**DATA TO USE:**
__________

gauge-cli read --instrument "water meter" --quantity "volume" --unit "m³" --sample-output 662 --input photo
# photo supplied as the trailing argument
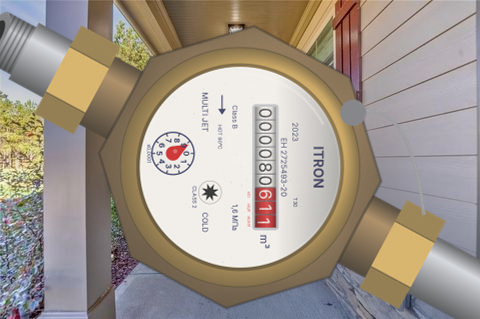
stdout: 80.6109
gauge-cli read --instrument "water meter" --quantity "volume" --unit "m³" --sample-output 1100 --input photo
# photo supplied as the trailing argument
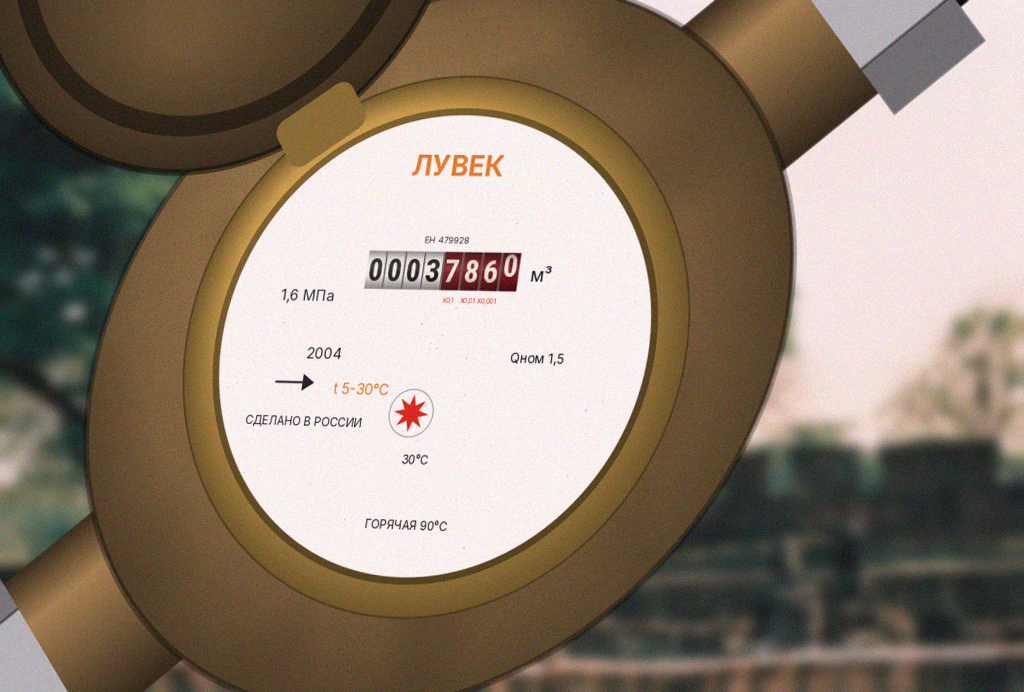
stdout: 3.7860
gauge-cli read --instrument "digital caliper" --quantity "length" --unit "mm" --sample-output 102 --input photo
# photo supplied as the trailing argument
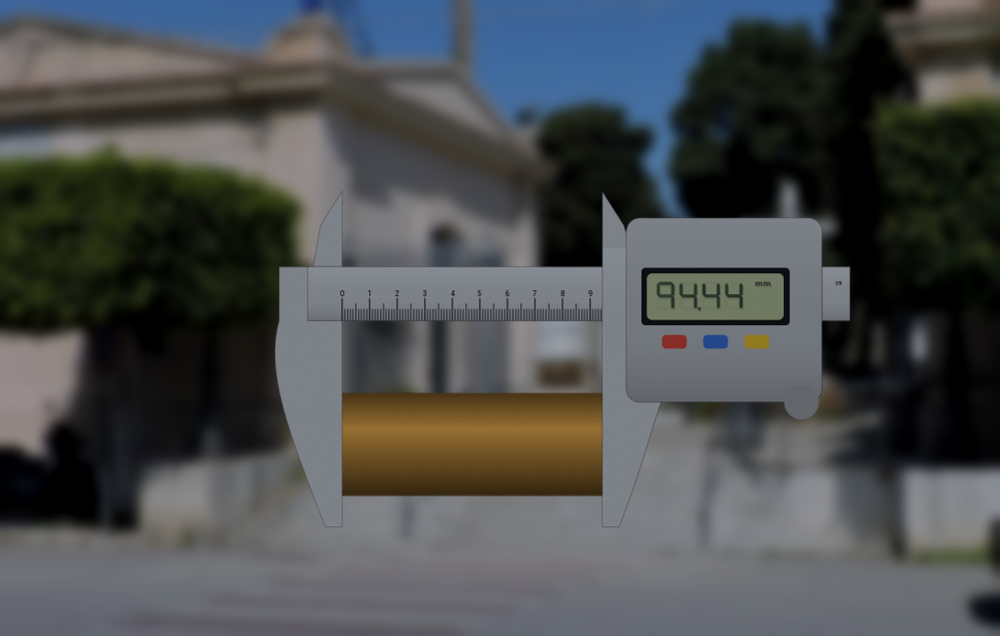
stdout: 94.44
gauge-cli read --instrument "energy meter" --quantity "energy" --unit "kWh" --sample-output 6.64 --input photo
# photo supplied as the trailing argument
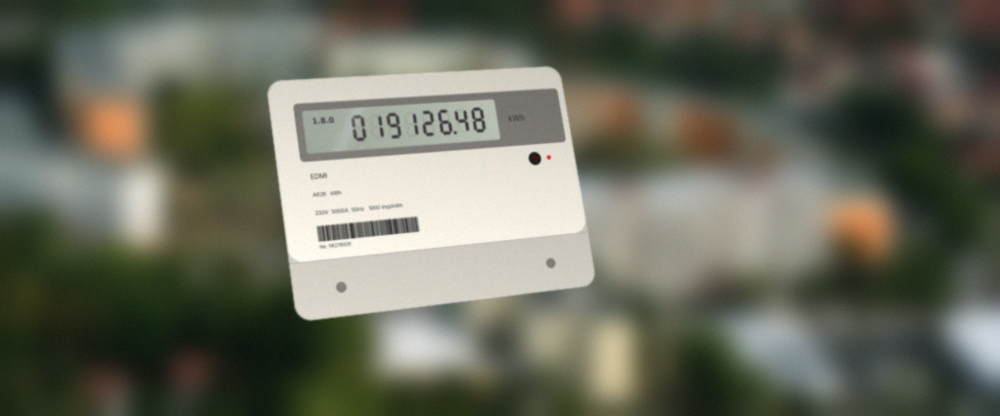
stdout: 19126.48
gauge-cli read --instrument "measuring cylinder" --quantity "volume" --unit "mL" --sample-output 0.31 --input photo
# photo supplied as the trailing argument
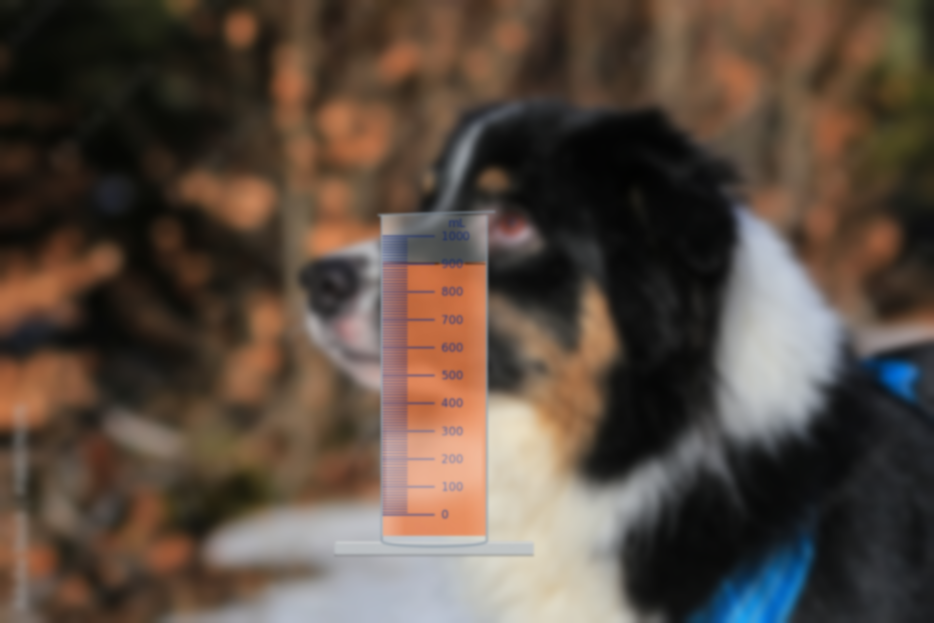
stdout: 900
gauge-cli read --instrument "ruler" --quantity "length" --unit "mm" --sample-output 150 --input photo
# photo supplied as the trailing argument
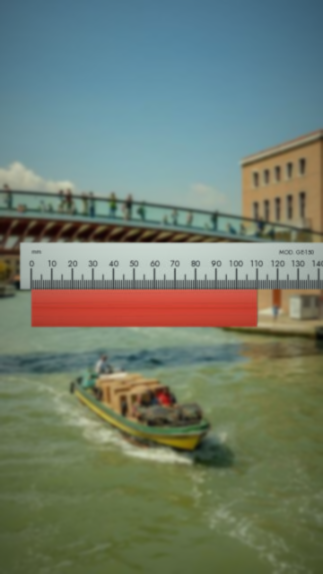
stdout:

__________

**INSTRUCTION:**
Reproduce the listing from the line with "150 --input photo" through the end of the listing, swapping "trailing argument" for "final argument" and keeping everything else the same. Omit the pictures.

**ANSWER BELOW:**
gauge-cli read --instrument "ruler" --quantity "length" --unit "mm" --sample-output 150 --input photo
# photo supplied as the final argument
stdout:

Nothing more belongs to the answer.